If I had to choose one food to eat for the rest of my life and cilantro didn’t count, I would probably choose pizza. Goat cheese is right up there too, but I would just put the goat cheese ON the pizza. In fact, I kind of can’t believe I didn’t put it on this pizza. You could though. It would be delicious.
I mean, you really can’t go wrong with carbs and cheese. My two favorite food groups. Add in some homemade ricotta pesto, and you’ve got yourself a ridiculously easy and impressive homemade pizza for any day of the week!

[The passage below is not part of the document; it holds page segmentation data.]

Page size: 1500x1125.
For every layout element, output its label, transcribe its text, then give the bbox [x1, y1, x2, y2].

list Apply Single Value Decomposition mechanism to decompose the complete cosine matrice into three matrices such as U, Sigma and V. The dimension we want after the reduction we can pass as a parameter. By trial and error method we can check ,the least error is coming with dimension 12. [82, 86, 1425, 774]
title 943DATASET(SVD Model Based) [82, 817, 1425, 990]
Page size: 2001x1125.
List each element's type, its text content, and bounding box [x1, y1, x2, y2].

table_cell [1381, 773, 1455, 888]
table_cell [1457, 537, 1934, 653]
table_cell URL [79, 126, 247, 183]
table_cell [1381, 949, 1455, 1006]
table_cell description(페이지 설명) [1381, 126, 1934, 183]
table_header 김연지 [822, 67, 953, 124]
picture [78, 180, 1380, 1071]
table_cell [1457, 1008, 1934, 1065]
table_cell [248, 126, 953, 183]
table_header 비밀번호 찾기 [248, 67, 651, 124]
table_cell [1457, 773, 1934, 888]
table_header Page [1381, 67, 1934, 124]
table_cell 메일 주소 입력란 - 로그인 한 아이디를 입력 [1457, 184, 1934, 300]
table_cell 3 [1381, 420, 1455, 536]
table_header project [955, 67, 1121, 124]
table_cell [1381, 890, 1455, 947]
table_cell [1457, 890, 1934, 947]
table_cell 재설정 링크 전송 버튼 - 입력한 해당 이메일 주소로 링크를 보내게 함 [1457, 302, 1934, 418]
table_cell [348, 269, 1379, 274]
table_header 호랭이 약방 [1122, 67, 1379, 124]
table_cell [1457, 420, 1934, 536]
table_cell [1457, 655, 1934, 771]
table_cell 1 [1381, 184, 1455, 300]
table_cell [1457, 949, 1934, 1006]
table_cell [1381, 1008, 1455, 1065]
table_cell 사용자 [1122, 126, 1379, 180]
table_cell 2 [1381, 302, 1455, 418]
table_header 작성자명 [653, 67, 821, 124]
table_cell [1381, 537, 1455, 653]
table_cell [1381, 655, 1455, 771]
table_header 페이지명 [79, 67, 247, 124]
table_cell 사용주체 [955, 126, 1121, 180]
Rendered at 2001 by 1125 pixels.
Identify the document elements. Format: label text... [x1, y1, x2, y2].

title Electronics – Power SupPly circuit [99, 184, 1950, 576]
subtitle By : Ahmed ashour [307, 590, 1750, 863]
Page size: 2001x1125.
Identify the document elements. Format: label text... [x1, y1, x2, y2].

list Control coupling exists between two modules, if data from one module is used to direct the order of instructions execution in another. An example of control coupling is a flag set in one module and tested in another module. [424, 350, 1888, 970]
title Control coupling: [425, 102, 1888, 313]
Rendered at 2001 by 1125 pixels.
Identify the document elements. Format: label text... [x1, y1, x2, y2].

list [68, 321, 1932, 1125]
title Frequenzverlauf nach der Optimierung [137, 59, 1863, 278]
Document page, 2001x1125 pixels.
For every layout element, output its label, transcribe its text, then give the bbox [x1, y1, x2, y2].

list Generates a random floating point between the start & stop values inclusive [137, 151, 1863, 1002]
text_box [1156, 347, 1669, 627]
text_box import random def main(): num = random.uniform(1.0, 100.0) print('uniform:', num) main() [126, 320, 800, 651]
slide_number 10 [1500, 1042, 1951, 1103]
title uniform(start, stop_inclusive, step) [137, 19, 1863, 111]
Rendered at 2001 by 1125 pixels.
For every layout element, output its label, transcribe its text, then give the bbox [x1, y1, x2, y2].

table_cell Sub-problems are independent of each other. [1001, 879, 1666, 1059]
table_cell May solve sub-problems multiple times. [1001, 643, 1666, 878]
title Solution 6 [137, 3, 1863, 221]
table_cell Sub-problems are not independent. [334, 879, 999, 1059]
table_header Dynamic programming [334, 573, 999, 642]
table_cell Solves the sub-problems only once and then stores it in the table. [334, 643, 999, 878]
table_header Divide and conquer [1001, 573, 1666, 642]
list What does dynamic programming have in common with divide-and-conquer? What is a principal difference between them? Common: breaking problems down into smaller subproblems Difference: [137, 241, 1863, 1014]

The pesto and the corn are without a doubt my favorite part. I loved the pesto on it’s own, and on a pizza it got EVEN BETTER. Plus, I looooove roasted corn, especially in the summer. I seek it out on menus when I go out to eat, and put it in almost everything I make at home. Sweet and crisp–it takes almost any dish to the next level!
- 1 lb whole wheat pizza dough (I used Trader Joe's brand), at room temperature
- 1-2 tbsp cornmeal
- 1 batch ricotta pesto
- 6-8oz freshly shredded part skim mozzarella
- 1 red bell pepper, roasted and chopped
- kernels from 1 ear roasted corn
- 2 roma tomatoes, sliced
- heavy pinch oregano
- pinch pepper
- Preheat oven to 450. If using a pizza stone, leave it in the oven for 30 minutes. Sprinkle cornmeal over a sheet of parchment paper. Place dough on parchment paper and roll into desired shape. Alternately, use your hands to stretch it out into desired shape, then place on parchment paper.Transfer to pizza stone or baking sheet and bake for 10 minutes.
- Remove from oven and evenly spread pesto over the pizza. Top with cheese, corn and sliced tomatoes. Sprinkle oregano and pepper on top.
- Bake until crust is cooked throughout and cheese is bubbling, about an other 15-20 minutes. Let stand for 5 minutes, then slice and serve.